問題文
「family: Bethylidae」を含む行から始まり、レコードの末尾で終わる行を、そのまま書き写せ。

提供データ
|---|
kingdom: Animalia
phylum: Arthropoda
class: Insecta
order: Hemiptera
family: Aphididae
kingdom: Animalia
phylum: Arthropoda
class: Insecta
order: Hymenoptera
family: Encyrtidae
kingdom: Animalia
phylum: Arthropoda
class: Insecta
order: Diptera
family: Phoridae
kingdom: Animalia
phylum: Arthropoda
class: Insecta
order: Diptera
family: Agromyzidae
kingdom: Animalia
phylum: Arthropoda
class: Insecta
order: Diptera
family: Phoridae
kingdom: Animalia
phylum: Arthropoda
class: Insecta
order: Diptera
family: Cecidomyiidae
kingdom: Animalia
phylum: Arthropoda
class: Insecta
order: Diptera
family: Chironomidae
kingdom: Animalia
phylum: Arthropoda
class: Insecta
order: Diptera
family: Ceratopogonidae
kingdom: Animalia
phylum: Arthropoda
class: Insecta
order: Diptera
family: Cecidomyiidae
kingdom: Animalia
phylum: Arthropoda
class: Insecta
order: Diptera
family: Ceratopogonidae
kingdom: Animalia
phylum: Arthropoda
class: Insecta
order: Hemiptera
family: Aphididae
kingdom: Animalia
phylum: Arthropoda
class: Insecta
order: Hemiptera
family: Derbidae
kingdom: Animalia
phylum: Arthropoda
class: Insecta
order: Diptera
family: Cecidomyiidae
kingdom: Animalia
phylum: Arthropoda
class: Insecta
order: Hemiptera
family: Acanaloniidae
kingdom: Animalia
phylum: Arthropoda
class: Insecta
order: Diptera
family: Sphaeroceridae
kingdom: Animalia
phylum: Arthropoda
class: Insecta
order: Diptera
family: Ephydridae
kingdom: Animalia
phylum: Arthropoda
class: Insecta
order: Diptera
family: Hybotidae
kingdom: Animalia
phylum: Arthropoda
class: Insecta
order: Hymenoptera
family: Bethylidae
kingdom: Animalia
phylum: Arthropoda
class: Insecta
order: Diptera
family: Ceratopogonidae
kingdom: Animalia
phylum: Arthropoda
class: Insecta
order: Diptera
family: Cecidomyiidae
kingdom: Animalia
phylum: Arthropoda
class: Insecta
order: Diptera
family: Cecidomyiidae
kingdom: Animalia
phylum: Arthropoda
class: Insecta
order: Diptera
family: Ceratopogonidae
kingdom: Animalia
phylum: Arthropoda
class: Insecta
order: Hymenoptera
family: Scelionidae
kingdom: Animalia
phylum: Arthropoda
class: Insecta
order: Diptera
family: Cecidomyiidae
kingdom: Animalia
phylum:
|---|
解答例
family: Bethylidae
kingdom: Animalia
phylum: Arthropoda
class: Insecta
order: Diptera
family: Ceratopogonidae
kingdom: Animalia
phylum: Arthropoda
class: Insecta
order: Diptera
family: Cecidomyiidae
kingdom: Animalia
phylum: Arthropoda
class: Insecta
order: Diptera
family: Cecidomyiidae
kingdom: Animalia
phylum: Arthropoda
class: Insecta
order: Diptera
family: Ceratopogonidae
kingdom: Animalia
phylum: Arthropoda
class: Insecta
order: Hymenoptera
family: Scelionidae
kingdom: Animalia
phylum: Arthropoda
class: Insecta
order: Diptera
family: Cecidomyiidae
kingdom: Animalia
phylum:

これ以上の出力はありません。